Undoubtedly, the company remains encouraged with its strong online presence and expects to keep gaining from the online platform. It also plans to make continued investments toward bolstering omni-channel capabilities — including curbside and ship from store services. It is also striving to optimize capacity at its distribution centers to meet the increased digital demand.

Store & Cost Optimization Efforts

Apart from a strong online show, Abercrombie is working toward rationalizing its store base by reducing dependence on underperforming tourist-driven locations. As part of its store-optimization plans, the company plans to reposition larger-format flagship locations to smaller omni-channel-enabled stores. Progressing on the efforts, Abercrombie plans to close four European flagship locations before their natural lease expirations.

Additionally, we note that the company has been adjusting its store-reopening strategies from time to time so as to ensure compliance with government regulatory measures as well as ensure the safety of employees and customers. In the fiscal third quarter, the company had 97% of its global store base open. These stores operated with reduced working hours and at approximately 75% productivity.
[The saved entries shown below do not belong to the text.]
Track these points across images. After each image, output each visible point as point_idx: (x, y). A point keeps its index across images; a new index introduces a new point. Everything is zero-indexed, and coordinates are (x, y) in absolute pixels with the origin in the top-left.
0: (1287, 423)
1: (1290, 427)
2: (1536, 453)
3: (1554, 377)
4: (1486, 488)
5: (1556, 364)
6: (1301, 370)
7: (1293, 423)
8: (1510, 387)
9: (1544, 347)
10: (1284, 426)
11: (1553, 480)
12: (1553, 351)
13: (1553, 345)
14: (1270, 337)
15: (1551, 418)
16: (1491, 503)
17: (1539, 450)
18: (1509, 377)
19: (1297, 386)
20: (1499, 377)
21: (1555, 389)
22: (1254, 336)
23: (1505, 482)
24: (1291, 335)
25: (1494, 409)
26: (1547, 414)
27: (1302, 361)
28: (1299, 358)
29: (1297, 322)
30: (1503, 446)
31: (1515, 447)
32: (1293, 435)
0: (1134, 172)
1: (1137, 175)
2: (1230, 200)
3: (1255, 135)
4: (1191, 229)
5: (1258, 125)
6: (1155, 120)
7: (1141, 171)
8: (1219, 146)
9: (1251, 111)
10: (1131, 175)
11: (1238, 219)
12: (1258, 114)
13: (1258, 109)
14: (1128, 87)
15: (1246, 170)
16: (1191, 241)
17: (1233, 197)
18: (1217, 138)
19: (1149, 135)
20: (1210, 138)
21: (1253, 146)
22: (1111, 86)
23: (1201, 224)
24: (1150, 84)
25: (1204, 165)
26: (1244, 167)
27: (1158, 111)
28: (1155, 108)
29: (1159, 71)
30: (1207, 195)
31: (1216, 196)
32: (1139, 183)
Abercrombie has also been on track with its cost-minimization measures. In fact, prudent expense-management strategies aided the company’s performance in the third quarter of fiscal 2020. Notably, it remains focused on better managing its inventories and expenses in a bid to stay afloat amid the tough economic environment. Its prudent expense-management strategies like occupancy cost reduction through store closures and right-sizing are expected to have aided fiscal fourth-quarter results.

Bottom Line

Abercrombie remains one of the key contenders in the specialty retail space, offering premium, high-quality casual apparel for men, women and kids. The company’s cost-management and digital-expansion efforts position it well for continued growth in the near future.



We note that shares of this Zacks Rank #1 (Strong Buy) company have advanced 27.3% year to date compared with the industry’s rally of 20.8%.